- WORK TASK
Below are some records. Copy every line in them that holds "Skip".
-*-*-
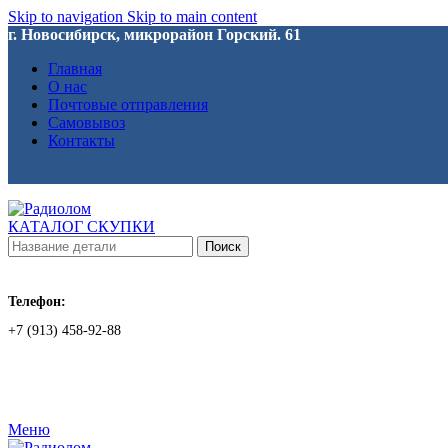
Skip to navigation
Skip to main content
г. Новосибирск, микрорайон Горский. 61
Главная
О нас
Почтовые отправления
Самовывоз
Контакты
КАТАЛОГ СКУПКИ
Поиск
Телефон:
+7 (913) 458-92-88
Меню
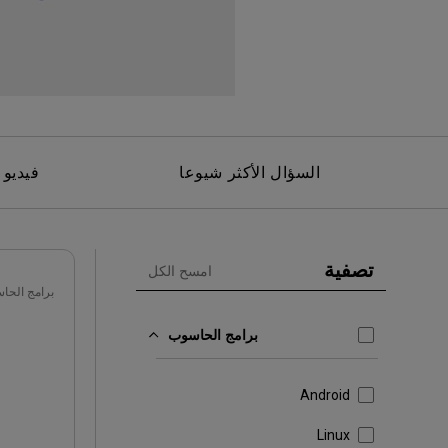
مك
السؤال الأكثر شيوعا
فيديو 
تصفية
امسح الكل
برامج الحا
برامج الحاسوب
Android
Linux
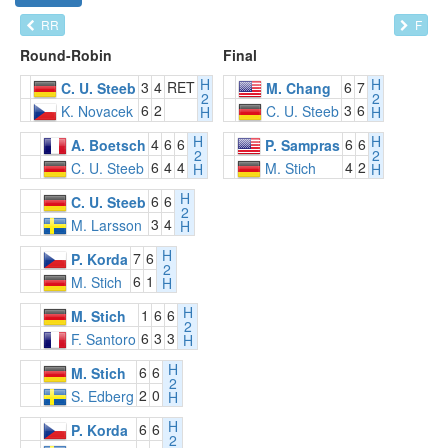
RR
F
Round-Robin
Final
H
H
3
4
RET
6
7
C. U. Steeb
M. Chang
2
2
6
2
3
6
K. Novacek
C. U. Steeb
H
H
H
H
4
6
6
6
6
A. Boetsch
P. Sampras
2
2
6
4
4
4
2
C. U. Steeb
M. Stich
H
H
H
6
6
C. U. Steeb
2
3
4
M. Larsson
H
H
7
6
P. Korda
2
6
1
M. Stich
H
H
1
6
6
M. Stich
2
6
3
3
F. Santoro
H
H
6
6
M. Stich
2
2
0
S. Edberg
H
H
6
6
P. Korda
2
-*-*-
- TASK RESPONSE
Skip to navigation
Skip to main content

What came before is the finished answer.